→ **Goal of the exercise**:
From the text below on Trump v. United States, list each conspiracy that the second paragraph says Donald Trump is charged with.
Extracted text START
On April 25, the Supreme Court will hear oral arguments in Trump v. United States. The case, which grew out of Donald Trump’s effort to overturn his loss in the 2020 election, calls on the Supreme Court to determine to what extent, if any, a former president enjoys immunity from being prosecuted for committing allegedly criminal acts during his tenure in office and perhaps in the course of his official duties. Regardless of the decision, by persuading the Supreme Court to hear the case, Trump may have already achieved victory. If Trump prevails on appeal, the charges against him will be dropped, and if he loses, the Court’s decision may make concluding this case before the election impossible—a Trump goal.
On August 1, 2023, a federal grand jury indicted Donald Trump on four counts related to his actions following the 2020 election. He is charged with participating in a conspiracy to defraud the United States, by knowingly making false claims of election fraud with the aim of overturning the legitimate results of the 2020 presidential election; with conspiring to corruptly obstruct the certification of the presidential election results on January 6, 20211 and with conspiring to engage in actions that illegally interfere with voters’ rights to have their votes counted. Trump claims that whether or not he committed the charged crimes, he cannot be tried for them because no court may hold a former president accountable for any actions he took in his official capacity.
Extracted text END
Source information START
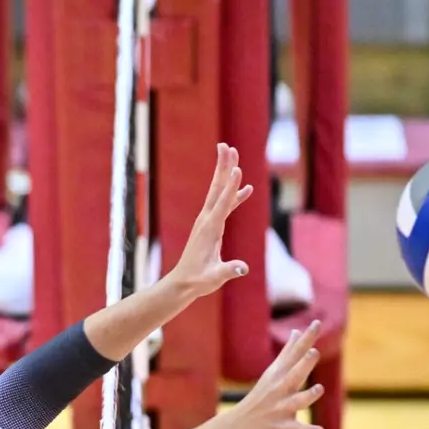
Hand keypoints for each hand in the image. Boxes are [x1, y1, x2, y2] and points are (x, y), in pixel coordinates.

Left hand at [167, 143, 253, 301]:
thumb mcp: (213, 278)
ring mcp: (207, 221)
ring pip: (218, 192)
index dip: (231, 187)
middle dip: (223, 167)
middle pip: (217, 188)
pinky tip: (246, 188)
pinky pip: (224, 204)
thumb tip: (242, 268)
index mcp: (210, 229)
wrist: (183, 282)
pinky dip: (234, 194)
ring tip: (232, 153)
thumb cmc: (198, 281)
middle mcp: (207, 220)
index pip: (222, 204)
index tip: (237, 169)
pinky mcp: (211, 225)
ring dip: (226, 173)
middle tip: (227, 146)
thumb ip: (227, 271)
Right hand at [223, 321, 325, 428]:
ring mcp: (280, 409)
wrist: (238, 427)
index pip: (294, 353)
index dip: (306, 339)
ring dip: (308, 395)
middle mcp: (279, 390)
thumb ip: (288, 353)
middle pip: (294, 375)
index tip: (317, 323)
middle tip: (314, 352)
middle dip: (304, 364)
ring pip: (296, 401)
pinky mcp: (281, 428)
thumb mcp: (272, 373)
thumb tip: (297, 331)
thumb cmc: (260, 397)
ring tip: (319, 388)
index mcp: (279, 375)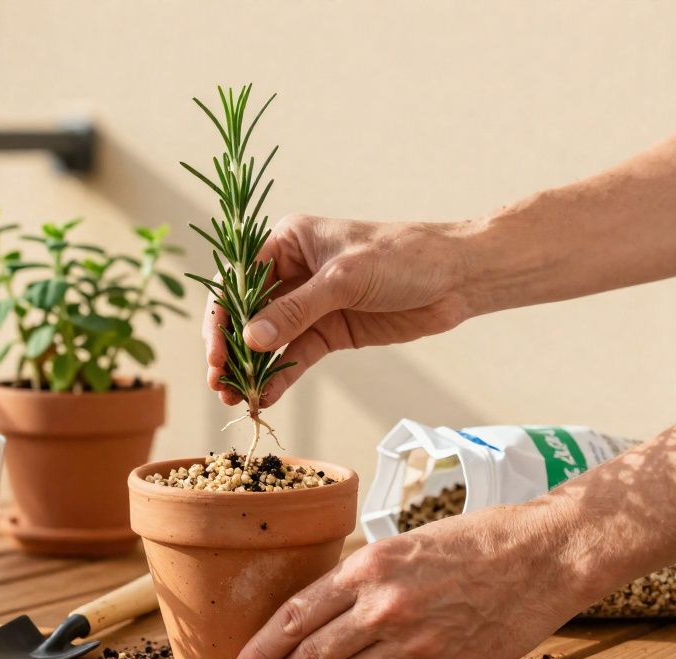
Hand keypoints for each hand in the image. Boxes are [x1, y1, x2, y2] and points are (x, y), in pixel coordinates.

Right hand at [203, 214, 474, 406]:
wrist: (458, 278)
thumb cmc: (403, 257)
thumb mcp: (345, 279)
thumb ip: (296, 310)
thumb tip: (251, 340)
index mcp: (286, 243)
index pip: (238, 281)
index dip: (221, 318)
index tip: (217, 354)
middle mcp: (292, 273)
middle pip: (246, 314)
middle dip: (231, 350)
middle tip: (221, 384)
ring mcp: (310, 305)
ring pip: (267, 341)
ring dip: (251, 369)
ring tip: (236, 399)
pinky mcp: (329, 332)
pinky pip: (294, 358)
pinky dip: (279, 378)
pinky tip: (265, 399)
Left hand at [230, 499, 594, 658]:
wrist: (541, 555)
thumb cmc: (472, 543)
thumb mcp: (403, 546)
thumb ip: (361, 581)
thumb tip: (319, 619)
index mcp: (369, 566)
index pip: (295, 616)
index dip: (262, 647)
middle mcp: (385, 606)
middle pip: (311, 657)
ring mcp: (416, 641)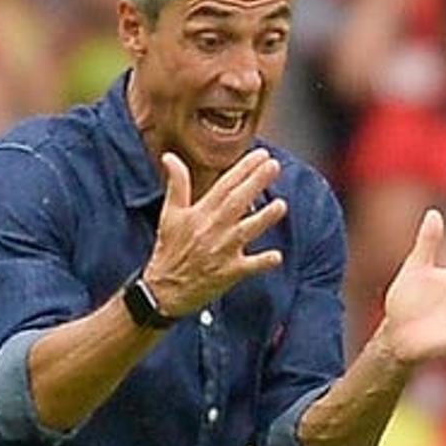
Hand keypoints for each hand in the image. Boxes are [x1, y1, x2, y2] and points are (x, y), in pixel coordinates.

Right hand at [143, 150, 288, 318]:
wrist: (164, 289)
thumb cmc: (169, 250)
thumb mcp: (169, 214)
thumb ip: (176, 184)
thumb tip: (169, 157)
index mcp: (200, 213)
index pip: (224, 185)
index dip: (243, 169)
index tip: (261, 155)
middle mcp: (213, 229)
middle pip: (237, 201)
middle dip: (256, 182)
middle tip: (274, 166)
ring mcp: (222, 251)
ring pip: (247, 230)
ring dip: (264, 218)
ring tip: (281, 204)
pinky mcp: (229, 272)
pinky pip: (251, 266)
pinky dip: (263, 262)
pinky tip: (276, 256)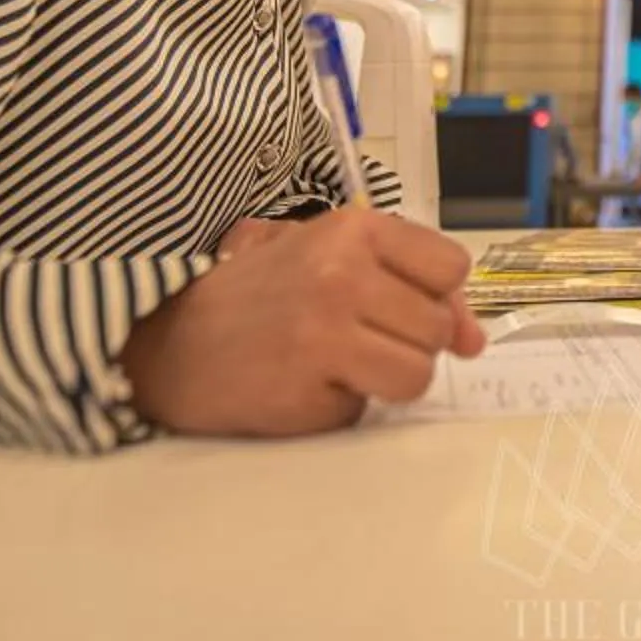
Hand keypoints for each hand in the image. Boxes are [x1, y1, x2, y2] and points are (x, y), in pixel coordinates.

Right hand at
Source information END
→ **Solution to this exercise**:
- Participating in a conspiracy to defraud the United States by knowingly making false claims of election fraud to overturn the legitimate results of the 2020 presidential election
- Conspiring to corruptly obstruct the certification of the presidential election results
- Conspiring to engage in actions that illegally interfere with voters' rights to have their votes counted